_Your goal_:
Take the lines below beginning at the line that has "focal_35mm: 170" and stopping after the line that has "exposure_s: 1/640", and print them exactly as they are, with no other lines.
=== Begin Enclosure ===
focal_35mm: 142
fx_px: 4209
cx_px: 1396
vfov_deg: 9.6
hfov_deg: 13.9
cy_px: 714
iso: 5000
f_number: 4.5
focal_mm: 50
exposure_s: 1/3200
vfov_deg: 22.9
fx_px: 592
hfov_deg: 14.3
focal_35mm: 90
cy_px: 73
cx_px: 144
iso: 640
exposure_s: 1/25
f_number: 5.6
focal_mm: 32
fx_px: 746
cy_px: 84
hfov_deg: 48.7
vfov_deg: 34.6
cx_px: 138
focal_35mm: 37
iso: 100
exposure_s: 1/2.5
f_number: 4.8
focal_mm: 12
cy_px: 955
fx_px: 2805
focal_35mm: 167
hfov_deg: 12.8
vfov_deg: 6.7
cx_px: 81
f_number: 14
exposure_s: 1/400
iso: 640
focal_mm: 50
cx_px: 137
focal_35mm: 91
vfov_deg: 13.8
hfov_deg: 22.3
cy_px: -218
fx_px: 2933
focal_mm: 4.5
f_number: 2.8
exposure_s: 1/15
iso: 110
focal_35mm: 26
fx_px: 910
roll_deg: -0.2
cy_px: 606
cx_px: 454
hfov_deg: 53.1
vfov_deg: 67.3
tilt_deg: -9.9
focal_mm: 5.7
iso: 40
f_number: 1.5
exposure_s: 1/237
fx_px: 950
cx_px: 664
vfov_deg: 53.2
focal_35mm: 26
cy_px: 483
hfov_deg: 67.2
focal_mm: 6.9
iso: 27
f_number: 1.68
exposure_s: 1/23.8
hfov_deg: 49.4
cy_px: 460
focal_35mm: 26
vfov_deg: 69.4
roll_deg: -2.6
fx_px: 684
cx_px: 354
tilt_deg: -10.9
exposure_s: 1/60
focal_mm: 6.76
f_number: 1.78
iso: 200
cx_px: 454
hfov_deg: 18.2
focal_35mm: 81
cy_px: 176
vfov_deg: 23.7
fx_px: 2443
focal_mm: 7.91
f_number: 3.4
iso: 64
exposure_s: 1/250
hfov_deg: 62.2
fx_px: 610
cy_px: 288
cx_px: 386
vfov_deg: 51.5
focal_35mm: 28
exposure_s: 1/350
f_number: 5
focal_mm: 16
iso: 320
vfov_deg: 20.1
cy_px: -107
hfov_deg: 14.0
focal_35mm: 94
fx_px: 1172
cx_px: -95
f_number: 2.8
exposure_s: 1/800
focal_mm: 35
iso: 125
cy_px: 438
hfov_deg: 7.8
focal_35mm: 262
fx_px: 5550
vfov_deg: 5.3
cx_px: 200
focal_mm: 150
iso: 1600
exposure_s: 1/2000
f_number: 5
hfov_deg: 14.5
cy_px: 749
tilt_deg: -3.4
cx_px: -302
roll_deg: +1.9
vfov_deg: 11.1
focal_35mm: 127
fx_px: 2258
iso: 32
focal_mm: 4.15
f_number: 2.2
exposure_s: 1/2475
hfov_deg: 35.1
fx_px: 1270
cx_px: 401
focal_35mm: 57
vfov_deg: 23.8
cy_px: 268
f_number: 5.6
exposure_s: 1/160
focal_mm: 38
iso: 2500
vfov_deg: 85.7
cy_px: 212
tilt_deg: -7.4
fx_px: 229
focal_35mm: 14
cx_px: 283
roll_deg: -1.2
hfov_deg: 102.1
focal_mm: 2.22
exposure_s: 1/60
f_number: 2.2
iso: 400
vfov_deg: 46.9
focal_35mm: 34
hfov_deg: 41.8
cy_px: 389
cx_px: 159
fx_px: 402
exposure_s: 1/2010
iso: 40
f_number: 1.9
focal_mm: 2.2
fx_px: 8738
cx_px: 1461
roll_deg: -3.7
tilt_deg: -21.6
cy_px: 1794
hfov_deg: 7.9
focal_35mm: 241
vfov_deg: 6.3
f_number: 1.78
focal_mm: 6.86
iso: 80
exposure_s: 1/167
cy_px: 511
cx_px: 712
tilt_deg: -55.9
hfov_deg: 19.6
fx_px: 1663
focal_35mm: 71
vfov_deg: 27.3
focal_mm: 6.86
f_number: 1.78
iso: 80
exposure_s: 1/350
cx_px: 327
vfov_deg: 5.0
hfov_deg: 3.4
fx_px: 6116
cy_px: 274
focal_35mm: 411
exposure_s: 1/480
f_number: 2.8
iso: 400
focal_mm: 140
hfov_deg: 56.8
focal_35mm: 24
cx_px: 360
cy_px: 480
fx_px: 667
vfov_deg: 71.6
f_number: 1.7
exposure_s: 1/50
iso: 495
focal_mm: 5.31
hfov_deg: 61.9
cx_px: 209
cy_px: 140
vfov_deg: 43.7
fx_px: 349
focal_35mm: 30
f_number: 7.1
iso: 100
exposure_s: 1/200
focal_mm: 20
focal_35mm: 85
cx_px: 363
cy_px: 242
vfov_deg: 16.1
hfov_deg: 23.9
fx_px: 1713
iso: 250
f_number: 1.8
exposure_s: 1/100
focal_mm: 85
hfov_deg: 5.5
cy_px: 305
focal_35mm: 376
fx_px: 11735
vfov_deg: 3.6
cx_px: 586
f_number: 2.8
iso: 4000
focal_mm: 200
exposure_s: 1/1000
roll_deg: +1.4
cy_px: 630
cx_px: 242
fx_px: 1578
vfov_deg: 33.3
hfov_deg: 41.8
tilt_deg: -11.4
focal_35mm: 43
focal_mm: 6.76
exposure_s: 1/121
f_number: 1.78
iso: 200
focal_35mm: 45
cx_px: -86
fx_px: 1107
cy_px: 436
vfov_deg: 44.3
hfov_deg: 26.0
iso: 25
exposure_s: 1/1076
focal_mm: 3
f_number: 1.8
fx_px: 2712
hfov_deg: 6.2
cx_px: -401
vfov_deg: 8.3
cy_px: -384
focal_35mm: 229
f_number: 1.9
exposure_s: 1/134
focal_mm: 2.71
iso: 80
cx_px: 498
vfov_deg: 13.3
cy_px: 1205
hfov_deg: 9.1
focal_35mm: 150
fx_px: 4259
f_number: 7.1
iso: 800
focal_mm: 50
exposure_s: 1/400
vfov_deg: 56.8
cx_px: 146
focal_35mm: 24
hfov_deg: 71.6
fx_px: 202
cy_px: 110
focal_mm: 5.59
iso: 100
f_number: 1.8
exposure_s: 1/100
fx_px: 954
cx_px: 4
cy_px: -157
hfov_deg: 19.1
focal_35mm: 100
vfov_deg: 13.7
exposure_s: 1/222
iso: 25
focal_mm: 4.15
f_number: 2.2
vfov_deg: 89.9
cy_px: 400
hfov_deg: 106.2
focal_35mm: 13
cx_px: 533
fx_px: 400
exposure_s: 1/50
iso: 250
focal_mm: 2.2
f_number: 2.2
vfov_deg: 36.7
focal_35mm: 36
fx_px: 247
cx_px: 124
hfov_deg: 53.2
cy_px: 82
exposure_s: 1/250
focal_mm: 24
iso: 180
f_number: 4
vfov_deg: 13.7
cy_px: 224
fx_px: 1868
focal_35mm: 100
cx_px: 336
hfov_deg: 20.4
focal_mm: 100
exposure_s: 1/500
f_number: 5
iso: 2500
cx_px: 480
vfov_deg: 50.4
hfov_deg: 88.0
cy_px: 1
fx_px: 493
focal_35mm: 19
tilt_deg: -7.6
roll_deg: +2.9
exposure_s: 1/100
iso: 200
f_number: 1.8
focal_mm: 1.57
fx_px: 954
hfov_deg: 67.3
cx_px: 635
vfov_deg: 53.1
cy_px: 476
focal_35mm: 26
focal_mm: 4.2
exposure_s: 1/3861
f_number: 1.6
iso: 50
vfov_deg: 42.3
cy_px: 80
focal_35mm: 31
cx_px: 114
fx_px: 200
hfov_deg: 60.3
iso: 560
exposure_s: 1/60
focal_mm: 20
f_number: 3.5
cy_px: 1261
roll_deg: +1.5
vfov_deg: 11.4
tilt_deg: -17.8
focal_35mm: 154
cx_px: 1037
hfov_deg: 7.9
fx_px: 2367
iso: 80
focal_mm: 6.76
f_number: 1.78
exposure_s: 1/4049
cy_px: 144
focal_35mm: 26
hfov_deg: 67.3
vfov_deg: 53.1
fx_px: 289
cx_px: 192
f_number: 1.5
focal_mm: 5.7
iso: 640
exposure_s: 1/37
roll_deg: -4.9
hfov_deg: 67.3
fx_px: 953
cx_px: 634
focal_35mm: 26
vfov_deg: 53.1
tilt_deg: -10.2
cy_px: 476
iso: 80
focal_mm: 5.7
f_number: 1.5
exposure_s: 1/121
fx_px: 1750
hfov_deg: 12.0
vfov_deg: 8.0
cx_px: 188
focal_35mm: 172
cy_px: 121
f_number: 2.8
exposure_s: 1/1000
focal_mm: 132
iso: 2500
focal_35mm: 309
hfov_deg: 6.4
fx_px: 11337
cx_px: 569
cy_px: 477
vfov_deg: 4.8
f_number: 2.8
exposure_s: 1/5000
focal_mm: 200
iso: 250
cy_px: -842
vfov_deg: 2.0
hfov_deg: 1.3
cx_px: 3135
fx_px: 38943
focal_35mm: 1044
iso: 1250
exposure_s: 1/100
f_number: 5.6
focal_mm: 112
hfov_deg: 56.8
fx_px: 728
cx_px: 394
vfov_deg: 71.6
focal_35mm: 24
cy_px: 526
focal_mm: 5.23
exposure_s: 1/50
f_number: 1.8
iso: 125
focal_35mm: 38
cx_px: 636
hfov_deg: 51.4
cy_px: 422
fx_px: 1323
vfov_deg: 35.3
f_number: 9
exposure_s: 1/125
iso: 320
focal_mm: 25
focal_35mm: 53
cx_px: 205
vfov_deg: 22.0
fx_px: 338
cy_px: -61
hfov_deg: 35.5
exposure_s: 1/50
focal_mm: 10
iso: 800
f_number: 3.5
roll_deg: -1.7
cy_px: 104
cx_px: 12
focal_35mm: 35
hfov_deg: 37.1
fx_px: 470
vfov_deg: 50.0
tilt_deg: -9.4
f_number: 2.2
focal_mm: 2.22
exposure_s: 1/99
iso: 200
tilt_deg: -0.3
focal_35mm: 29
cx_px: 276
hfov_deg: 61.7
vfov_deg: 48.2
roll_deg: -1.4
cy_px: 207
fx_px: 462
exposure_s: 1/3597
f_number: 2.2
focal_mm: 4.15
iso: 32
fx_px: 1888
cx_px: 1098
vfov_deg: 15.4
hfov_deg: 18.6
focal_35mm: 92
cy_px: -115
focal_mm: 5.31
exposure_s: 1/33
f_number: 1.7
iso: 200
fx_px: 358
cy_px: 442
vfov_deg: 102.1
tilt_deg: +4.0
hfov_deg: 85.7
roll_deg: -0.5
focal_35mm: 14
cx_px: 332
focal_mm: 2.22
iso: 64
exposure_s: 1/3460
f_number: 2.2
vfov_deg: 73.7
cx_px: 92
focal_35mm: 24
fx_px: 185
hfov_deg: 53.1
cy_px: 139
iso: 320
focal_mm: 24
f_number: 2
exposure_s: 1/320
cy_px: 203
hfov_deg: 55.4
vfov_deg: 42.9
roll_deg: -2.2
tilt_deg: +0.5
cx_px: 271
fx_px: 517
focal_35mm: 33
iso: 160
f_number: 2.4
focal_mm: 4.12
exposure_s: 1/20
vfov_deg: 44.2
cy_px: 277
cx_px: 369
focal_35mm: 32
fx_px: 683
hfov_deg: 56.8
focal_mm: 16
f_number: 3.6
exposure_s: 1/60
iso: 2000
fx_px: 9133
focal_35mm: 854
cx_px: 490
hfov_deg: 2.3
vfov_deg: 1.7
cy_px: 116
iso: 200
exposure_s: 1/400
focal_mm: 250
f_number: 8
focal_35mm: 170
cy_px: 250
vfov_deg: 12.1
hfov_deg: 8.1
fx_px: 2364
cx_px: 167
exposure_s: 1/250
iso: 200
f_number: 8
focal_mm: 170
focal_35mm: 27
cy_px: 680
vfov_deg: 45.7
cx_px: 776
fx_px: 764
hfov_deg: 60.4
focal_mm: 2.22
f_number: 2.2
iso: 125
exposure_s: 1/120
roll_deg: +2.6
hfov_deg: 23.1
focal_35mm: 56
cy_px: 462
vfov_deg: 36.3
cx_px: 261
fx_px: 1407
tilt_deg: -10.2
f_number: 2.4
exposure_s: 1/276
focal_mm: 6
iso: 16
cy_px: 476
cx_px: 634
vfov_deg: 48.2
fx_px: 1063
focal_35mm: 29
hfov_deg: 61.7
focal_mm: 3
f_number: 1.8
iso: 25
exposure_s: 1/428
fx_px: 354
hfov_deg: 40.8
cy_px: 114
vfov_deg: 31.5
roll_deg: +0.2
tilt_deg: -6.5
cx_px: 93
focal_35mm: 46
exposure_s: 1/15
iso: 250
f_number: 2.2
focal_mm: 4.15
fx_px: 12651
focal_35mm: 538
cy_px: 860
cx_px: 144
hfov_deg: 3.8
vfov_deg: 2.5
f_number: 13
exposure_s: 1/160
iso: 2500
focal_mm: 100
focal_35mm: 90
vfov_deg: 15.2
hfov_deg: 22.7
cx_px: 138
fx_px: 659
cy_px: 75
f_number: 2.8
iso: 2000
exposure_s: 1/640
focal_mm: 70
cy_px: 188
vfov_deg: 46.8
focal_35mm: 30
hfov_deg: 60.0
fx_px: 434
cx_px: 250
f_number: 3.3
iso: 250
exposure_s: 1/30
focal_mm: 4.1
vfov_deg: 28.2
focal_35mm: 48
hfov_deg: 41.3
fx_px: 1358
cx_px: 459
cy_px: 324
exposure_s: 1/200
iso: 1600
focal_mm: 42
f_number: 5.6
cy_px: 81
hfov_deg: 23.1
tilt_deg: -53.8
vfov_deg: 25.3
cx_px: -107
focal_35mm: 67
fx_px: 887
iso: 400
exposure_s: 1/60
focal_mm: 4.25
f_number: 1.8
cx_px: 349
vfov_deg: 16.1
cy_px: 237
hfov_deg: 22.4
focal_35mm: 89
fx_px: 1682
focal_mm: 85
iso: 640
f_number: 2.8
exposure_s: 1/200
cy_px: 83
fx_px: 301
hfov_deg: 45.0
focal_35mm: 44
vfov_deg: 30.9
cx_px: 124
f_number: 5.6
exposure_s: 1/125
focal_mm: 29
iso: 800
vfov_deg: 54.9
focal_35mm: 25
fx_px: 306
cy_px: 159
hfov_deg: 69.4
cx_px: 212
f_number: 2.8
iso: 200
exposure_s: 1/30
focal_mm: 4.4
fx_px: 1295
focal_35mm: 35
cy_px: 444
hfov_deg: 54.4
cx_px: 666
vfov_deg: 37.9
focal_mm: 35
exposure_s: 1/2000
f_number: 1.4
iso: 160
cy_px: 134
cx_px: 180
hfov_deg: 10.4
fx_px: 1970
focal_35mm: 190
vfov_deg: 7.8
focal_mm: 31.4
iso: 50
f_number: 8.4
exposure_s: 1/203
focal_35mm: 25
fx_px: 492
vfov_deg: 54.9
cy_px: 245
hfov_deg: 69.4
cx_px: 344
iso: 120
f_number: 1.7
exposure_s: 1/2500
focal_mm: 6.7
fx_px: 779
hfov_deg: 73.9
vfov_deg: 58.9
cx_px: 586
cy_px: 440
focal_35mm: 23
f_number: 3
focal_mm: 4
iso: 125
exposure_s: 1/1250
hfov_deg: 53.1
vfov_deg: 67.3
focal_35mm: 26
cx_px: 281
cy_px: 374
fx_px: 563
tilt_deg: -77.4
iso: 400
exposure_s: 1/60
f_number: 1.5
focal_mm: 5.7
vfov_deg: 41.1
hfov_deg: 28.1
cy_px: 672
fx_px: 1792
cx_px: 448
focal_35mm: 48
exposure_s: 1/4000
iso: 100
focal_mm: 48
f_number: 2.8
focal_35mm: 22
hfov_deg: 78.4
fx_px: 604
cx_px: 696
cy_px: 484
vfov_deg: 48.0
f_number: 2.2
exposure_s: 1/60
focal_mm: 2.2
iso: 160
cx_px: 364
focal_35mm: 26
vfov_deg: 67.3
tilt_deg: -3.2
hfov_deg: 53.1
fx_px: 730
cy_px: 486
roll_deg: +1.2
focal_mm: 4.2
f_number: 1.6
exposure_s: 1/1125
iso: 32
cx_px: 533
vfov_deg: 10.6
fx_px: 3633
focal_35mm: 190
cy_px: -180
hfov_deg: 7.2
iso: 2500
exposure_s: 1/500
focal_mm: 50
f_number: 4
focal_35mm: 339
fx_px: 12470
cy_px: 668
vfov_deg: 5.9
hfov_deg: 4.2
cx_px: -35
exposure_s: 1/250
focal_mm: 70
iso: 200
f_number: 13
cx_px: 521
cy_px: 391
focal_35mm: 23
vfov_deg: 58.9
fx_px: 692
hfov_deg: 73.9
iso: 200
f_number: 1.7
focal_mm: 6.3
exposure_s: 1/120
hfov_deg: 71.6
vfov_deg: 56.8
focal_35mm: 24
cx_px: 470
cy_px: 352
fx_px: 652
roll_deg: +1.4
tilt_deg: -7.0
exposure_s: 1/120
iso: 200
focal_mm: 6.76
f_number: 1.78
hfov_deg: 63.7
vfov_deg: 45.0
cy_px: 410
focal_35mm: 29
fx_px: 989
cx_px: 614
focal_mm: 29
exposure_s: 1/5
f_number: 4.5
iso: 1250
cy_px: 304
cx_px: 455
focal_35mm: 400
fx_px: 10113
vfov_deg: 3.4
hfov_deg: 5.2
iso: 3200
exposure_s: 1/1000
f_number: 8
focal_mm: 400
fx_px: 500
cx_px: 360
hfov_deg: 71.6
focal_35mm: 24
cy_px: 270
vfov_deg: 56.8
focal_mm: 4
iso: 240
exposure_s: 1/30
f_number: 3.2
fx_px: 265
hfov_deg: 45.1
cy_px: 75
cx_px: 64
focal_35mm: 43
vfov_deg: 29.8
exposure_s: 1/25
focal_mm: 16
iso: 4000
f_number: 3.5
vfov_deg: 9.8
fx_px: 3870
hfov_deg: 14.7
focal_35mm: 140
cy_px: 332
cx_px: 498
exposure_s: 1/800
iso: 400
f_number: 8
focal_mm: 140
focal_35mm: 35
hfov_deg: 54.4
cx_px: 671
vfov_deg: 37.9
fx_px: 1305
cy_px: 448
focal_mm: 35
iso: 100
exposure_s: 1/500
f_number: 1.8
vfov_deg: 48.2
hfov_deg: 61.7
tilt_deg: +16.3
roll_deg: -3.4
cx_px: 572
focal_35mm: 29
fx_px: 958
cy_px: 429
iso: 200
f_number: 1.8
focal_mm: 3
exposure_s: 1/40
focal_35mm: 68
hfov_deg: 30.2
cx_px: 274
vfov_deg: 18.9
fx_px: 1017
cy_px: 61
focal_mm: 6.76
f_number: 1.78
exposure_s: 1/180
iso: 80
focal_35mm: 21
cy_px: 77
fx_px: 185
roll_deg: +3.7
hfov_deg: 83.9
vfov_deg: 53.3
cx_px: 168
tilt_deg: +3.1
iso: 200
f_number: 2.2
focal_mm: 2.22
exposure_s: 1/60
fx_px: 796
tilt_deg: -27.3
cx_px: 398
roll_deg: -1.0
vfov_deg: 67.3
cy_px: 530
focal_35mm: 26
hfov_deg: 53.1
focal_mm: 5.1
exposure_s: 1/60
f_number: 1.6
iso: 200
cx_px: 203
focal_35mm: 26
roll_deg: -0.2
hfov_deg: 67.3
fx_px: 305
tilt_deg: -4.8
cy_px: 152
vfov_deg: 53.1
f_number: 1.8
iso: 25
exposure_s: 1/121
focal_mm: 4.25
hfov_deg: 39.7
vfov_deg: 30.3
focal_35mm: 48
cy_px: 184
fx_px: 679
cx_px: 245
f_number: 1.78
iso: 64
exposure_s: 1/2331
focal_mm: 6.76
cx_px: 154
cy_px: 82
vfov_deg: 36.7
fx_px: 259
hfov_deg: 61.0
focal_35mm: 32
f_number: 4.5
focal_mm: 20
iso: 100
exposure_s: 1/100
=== End Enclosure ===
_Written answer_:
focal_35mm: 170
cy_px: 250
vfov_deg: 12.1
hfov_deg: 8.1
fx_px: 2364
cx_px: 167
exposure_s: 1/250
iso: 200
f_number: 8
focal_mm: 170
focal_35mm: 27
cy_px: 680
vfov_deg: 45.7
cx_px: 776
fx_px: 764
hfov_deg: 60.4
focal_mm: 2.22
f_number: 2.2
iso: 125
exposure_s: 1/120
roll_deg: +2.6
hfov_deg: 23.1
focal_35mm: 56
cy_px: 462
vfov_deg: 36.3
cx_px: 261
fx_px: 1407
tilt_deg: -10.2
f_number: 2.4
exposure_s: 1/276
focal_mm: 6
iso: 16
cy_px: 476
cx_px: 634
vfov_deg: 48.2
fx_px: 1063
focal_35mm: 29
hfov_deg: 61.7
focal_mm: 3
f_number: 1.8
iso: 25
exposure_s: 1/428
fx_px: 354
hfov_deg: 40.8
cy_px: 114
vfov_deg: 31.5
roll_deg: +0.2
tilt_deg: -6.5
cx_px: 93
focal_35mm: 46
exposure_s: 1/15
iso: 250
f_number: 2.2
focal_mm: 4.15
fx_px: 12651
focal_35mm: 538
cy_px: 860
cx_px: 144
hfov_deg: 3.8
vfov_deg: 2.5
f_number: 13
exposure_s: 1/160
iso: 2500
focal_mm: 100
focal_35mm: 90
vfov_deg: 15.2
hfov_deg: 22.7
cx_px: 138
fx_px: 659
cy_px: 75
f_number: 2.8
iso: 2000
exposure_s: 1/640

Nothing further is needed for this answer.